─── Records supplied ───

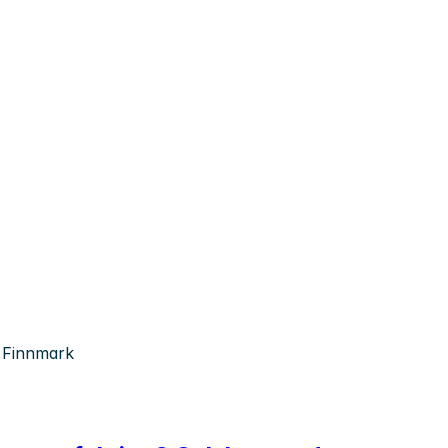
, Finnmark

───
─── Records supplied ───

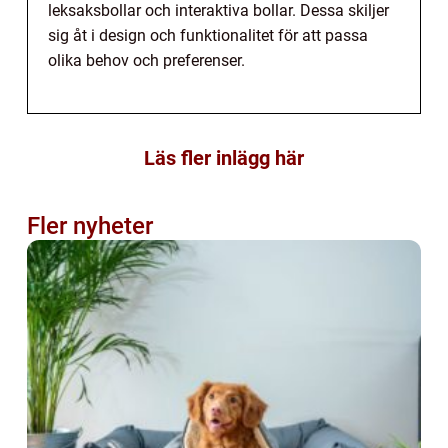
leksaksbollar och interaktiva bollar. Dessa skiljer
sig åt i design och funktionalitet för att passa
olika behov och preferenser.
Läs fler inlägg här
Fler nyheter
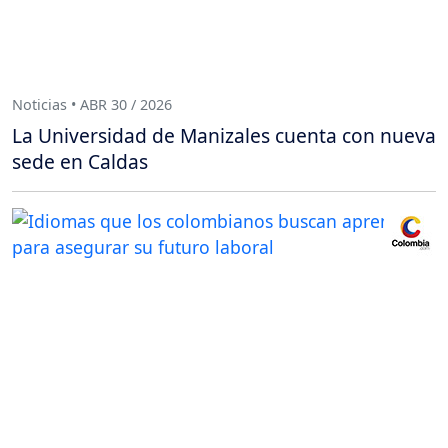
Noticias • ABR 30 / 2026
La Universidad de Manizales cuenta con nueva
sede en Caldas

───

→ What to do
In the listing above, find the line holding "Fler nyheter" and the line holding "sede en Caldas". Reproduce those two lines and all between them exactly, leaving out pictures.

→ Output of the task
Fler nyheter
Noticias • ABR 30 / 2026
La Universidad de Manizales cuenta con nueva
sede en Caldas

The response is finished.